The Ministry of Justice and the Prosecutor General’s Office effectively enforced the section of the labor code prohibiting forced child labor.
d. Acceptable Conditions of Work
In July 2012 the World Bank elevated the country from a “lower middle income” country to an “upper middle income” country to reflect the country’s recent robust economic growth. The minimum monthly wage for all sectors is 440 manat ($155). An official estimate of the poverty-level income was not available. The standard legal workweek is 40 hours with weekends off. The law states that overtime or holiday pay should be double the regular wage. Maximum overtime in a year is 120 hours and cannot exceed four hours in two consecutive days. The law prohibits pregnant women, women that have children up to age three, women with disabled children under age 16, and single parents with two or more children from working overtime.

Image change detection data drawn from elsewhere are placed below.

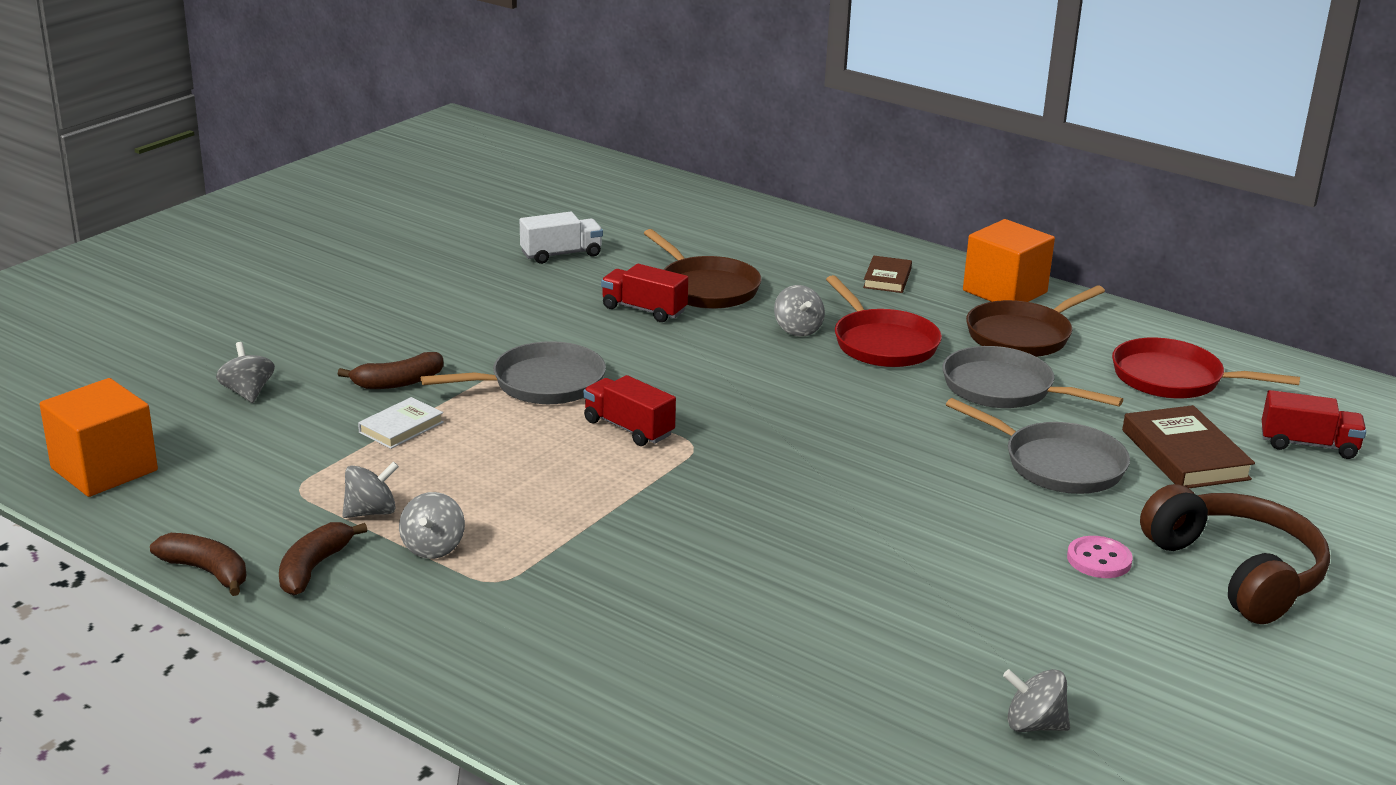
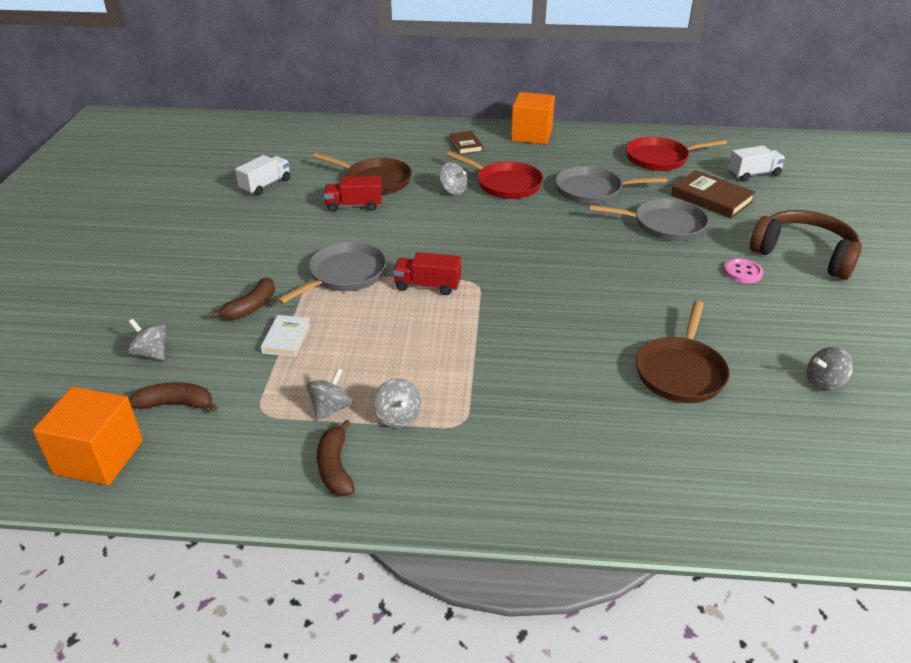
camera: 30 degrees left, 10 degrees up
brown banana [150,533,246,596] -> brown banana moved to [129,382,218,412]
brown pan [966,286,1105,357] -> brown pan moved to [636,301,730,403]
red truck [1262,390,1366,459] -> white truck [728,146,786,181]

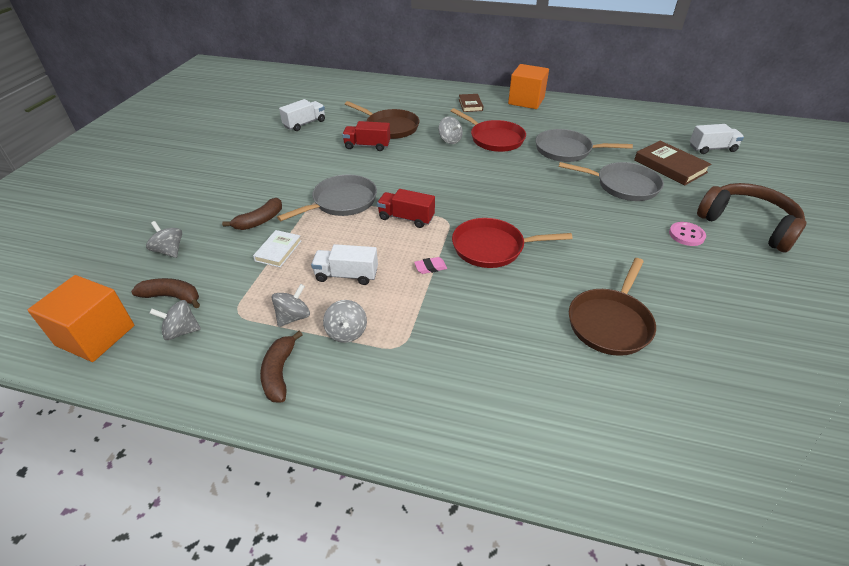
camera: 10 degrees right, 5 degrees up
red pan [626,137,727,171] -> red pan moved to [452,218,572,268]
grey spinning top [807,347,853,391] -> grey spinning top moved to [150,300,201,340]
none -> white truck [311,244,378,285]
none -> pink eraser [414,257,447,274]

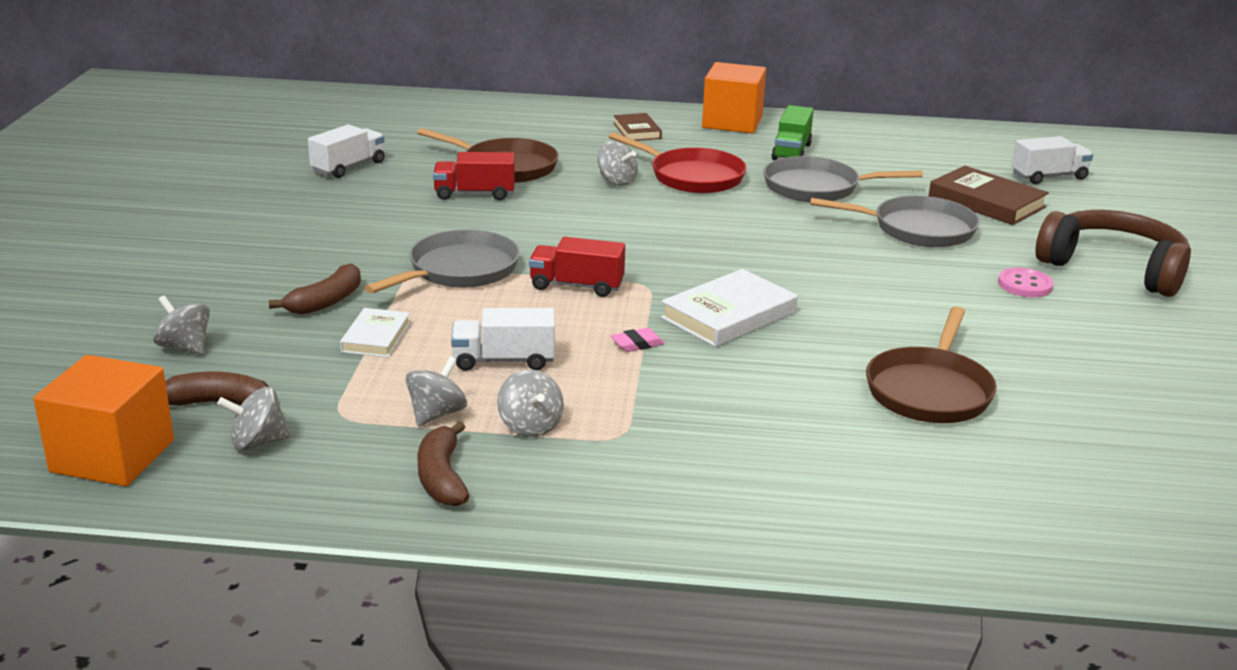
camera: 10 degrees left, 15 degrees down
red pan [452,218,572,268] -> white book [661,269,798,347]
none -> green truck [772,105,814,160]

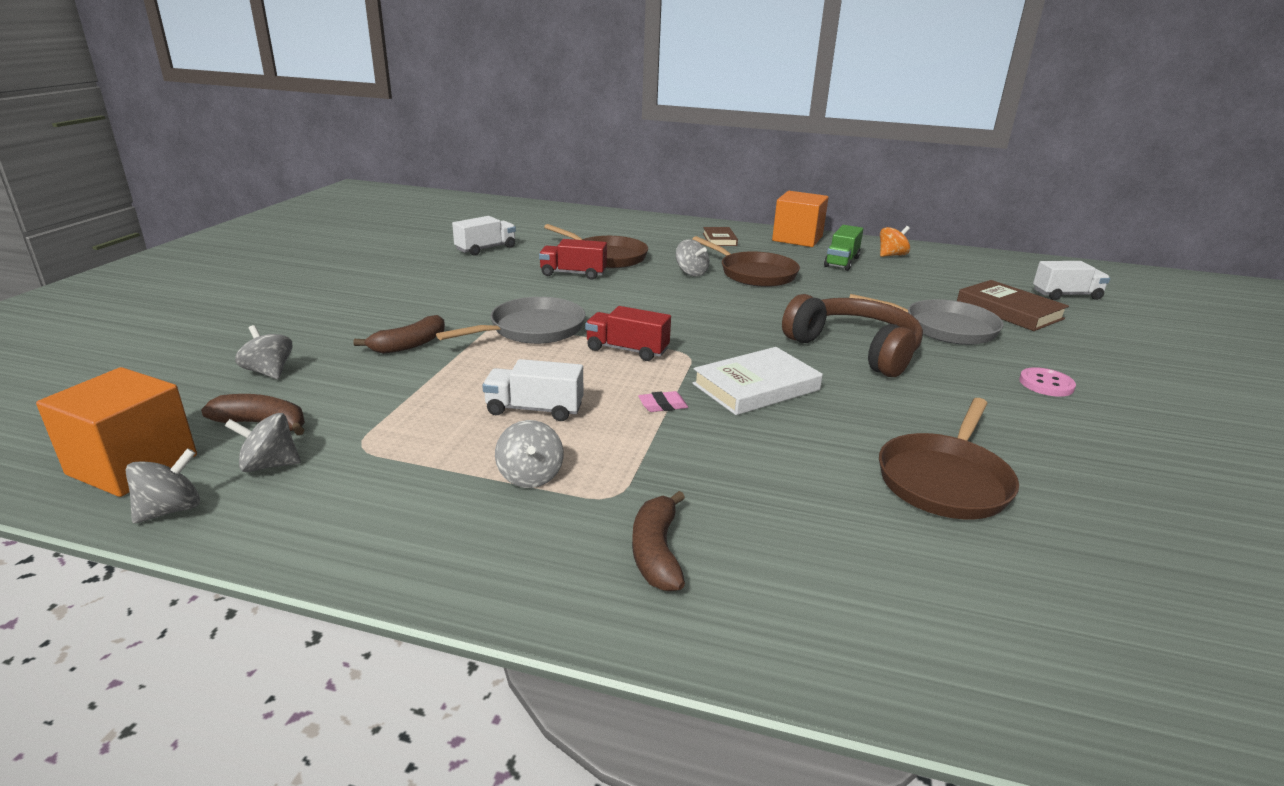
camera: 10 degrees right, 0 degrees up
white book [340,308,410,357] -> none
grey spinning top [406,356,467,426] -> grey spinning top moved to [125,448,200,524]
brown banana [417,421,469,506] -> brown banana moved to [632,491,685,592]
red pan [609,132,747,193] -> brown pan [692,236,800,287]
grey pan [763,156,923,202] -> none
brown headphones [1036,210,1191,297] -> brown headphones moved to [782,294,923,377]
none -> orange spinning top [880,226,910,257]

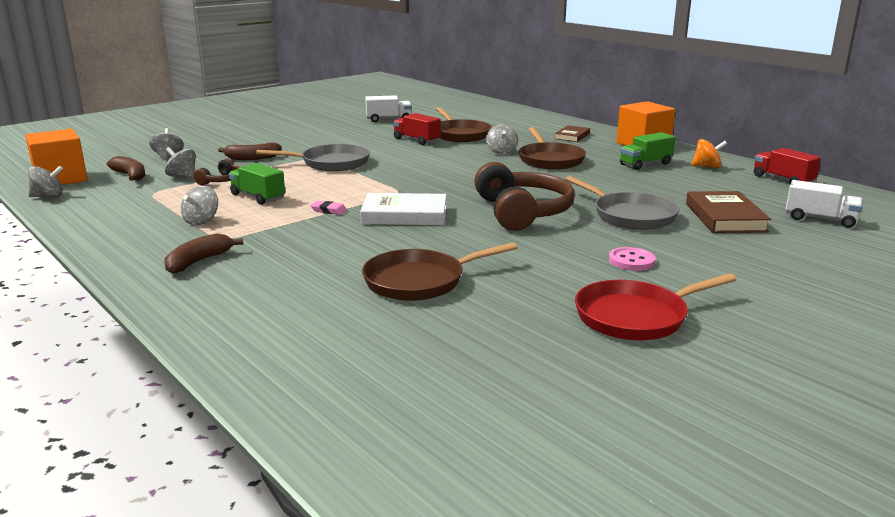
camera: 35 degrees right, 5 degrees down
grey spinning top [225,413,301,472] -> grey spinning top moved to [165,147,196,178]
white truck [482,359,583,421] -> green truck [229,163,285,205]
red truck [585,306,671,361] -> red truck moved to [754,148,821,184]
none -> brown headphones [194,159,240,185]
none -> red pan [575,273,737,340]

The law provides state employees with a minimum of 30 days of paid annual leave, 45 days for teachers at all types of educational institutions, and 55 days for professors. The law permits newlyweds and their parents 10 days of paid leave for the preparation of weddings. Workers also receive 10 days of paid leave to carry out funeral rites and commemoration ceremonies in the event of a death of a close relative. Upon reaching age 62, citizens are entitled to an additional three days of paid leave.
The government did not set comprehensive standards for occupational health and safety. There is no state labor inspectorate. There were, however, 14 labor inspectors employed by state trade unions who have the right to issue improvement notices to government industries. According to the law, trade union inspectors cannot levy fines.

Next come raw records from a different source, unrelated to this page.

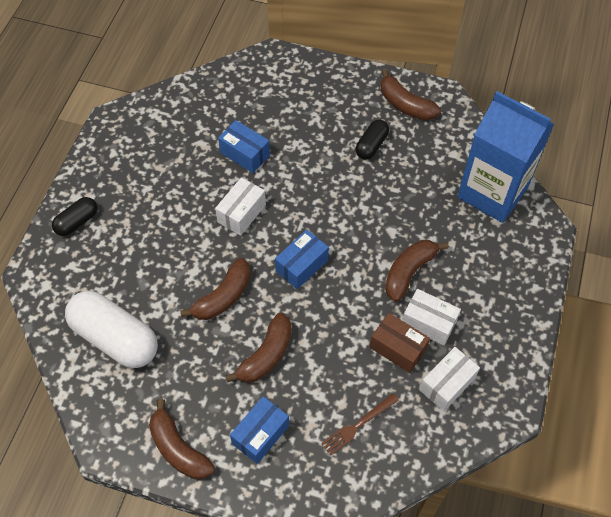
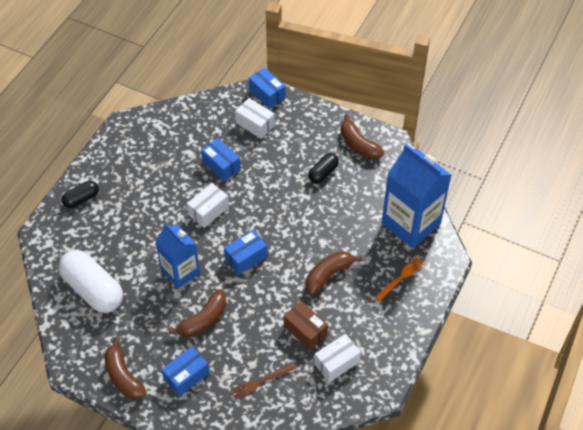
camera: 10 degrees right, 5 degrees down
brown banana [180,258,251,320] -> blue carton [155,223,200,289]
white box [402,289,461,346] -> white box moved to [235,98,275,139]
none -> blue box [249,68,286,109]
none -> orange fork [375,256,425,301]

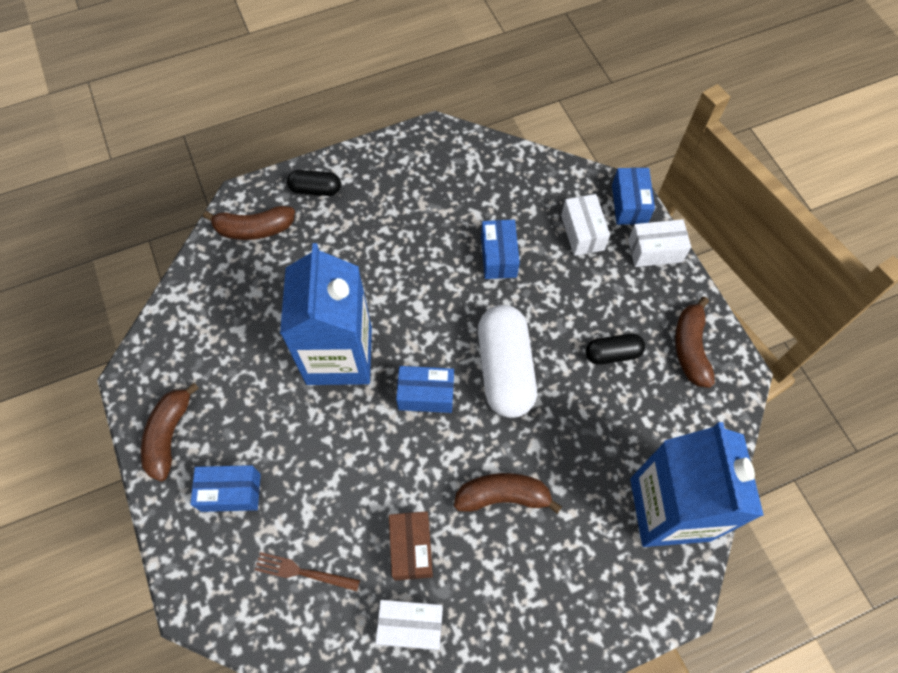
camera: 40 degrees right, 10 degrees up
white capsule [58,250,123,313] -> white capsule moved to [478,305,537,418]
blue carton [155,223,200,289] -> blue carton [280,243,372,385], size x1.57
brown banana [169,289,227,337] -> brown banana moved to [203,206,295,240]
white box [187,183,229,228] -> white box moved to [628,219,691,267]
orange fork [375,256,425,301] -> none

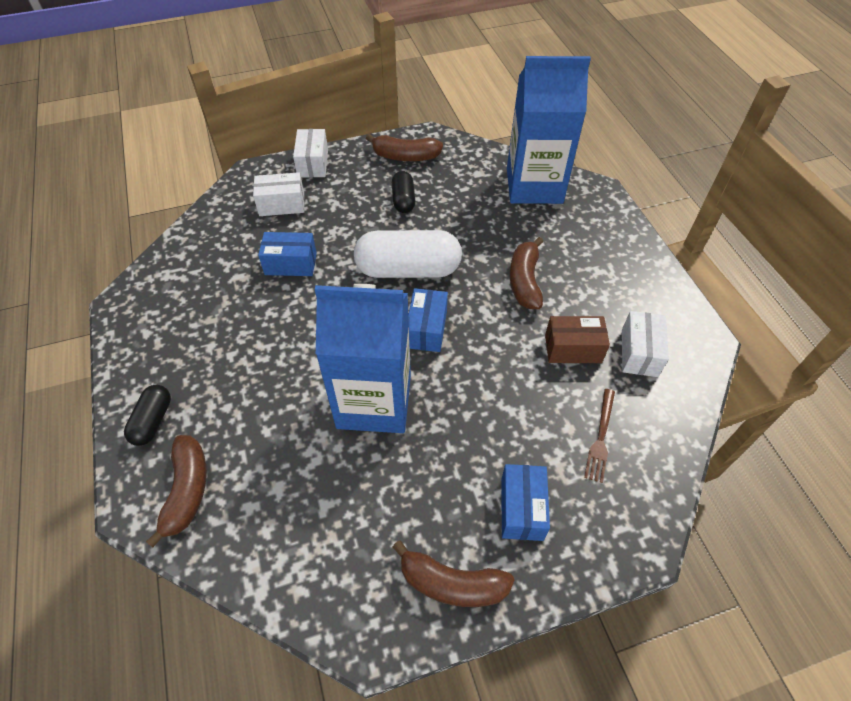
camera: 85 degrees left, 10 degrees down
blue box [612,168,655,225] -> none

The government required its workers and many private sector employees to work 10 hours a day or a sixth day without compensation. Reports indicated that many public sector employees worked at least a half-day on Saturdays. Laws governing overtime and holiday pay were not effectively enforced. By presidential decree, wages increased in January by 10 percent. In July the government reformed the labor code to provide benefits including bonus pay, reduced work hours, additional leave time, and eligibility for early retirement for work deemed hazardous. In September school teachers received an additional 10 percent wage increase.

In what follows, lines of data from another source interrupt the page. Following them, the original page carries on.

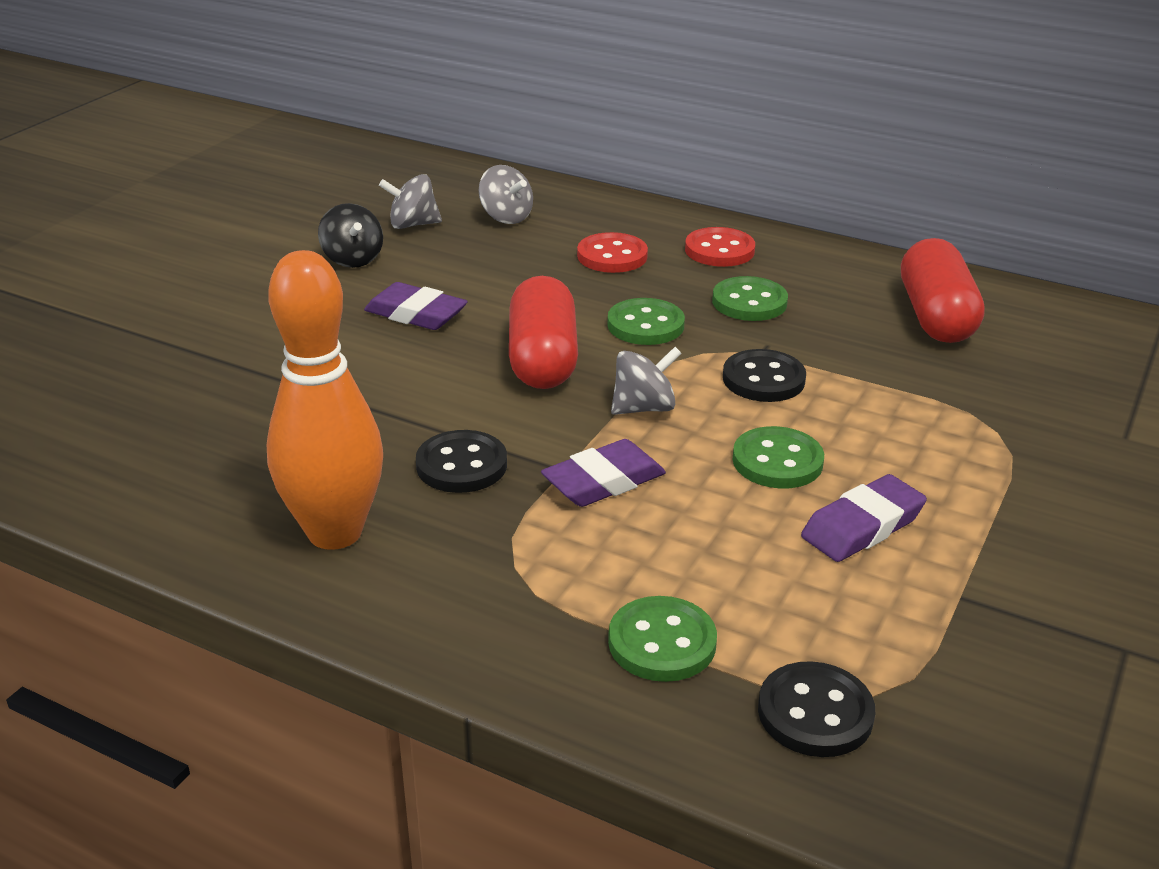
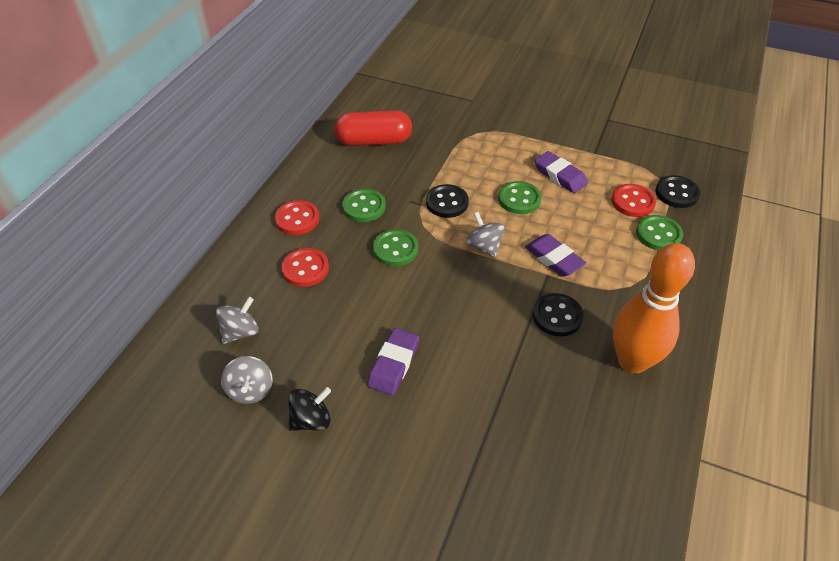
camera: 95 degrees left, 15 degrees up
red capsule [509,276,578,389] -> none
none -> red button [611,184,656,217]

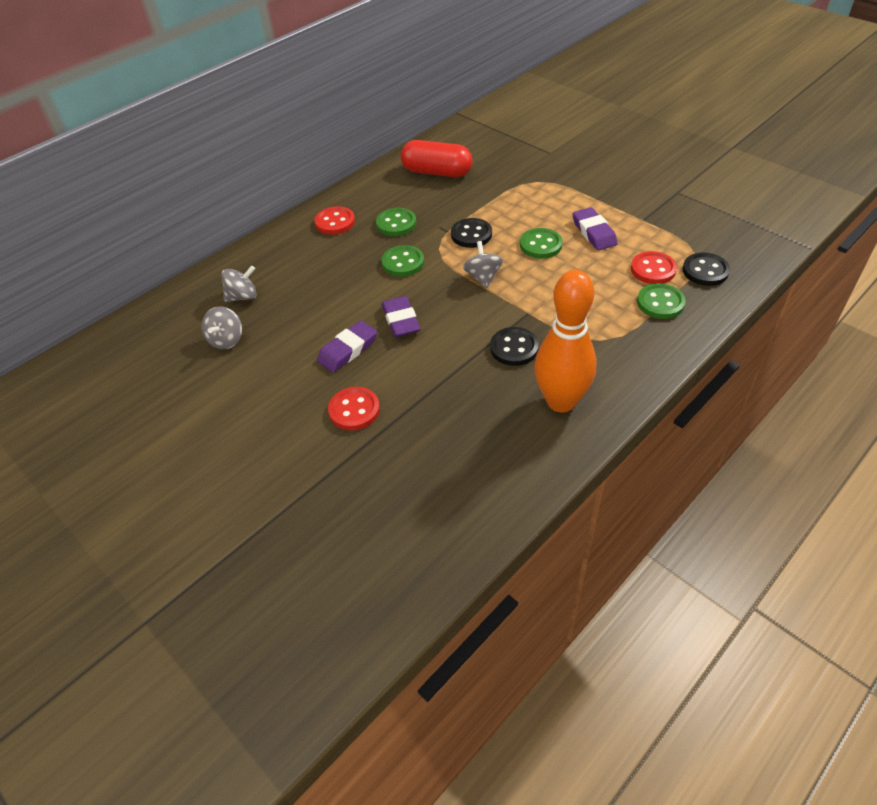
camera: 25 degrees right, 0 degrees up
red button [281,248,329,287] -> red button moved to [328,387,380,430]
black spinning top [288,387,331,431] -> none
purple eraser [525,234,586,277] -> purple eraser moved to [382,296,421,337]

Construction workers and industrial workers in older factories often labored in unsafe environments and were not provided proper protective equipment. Some agricultural workers were subjected to environmental health hazards related to the application of defoliants in preparing cotton fields for mechanical harvesting. Workers did not have the right to remove themselves from work situations that endangered their health or safety without jeopardy to their continued employment. Statistics regarding work-related injuries and fatalities were not available.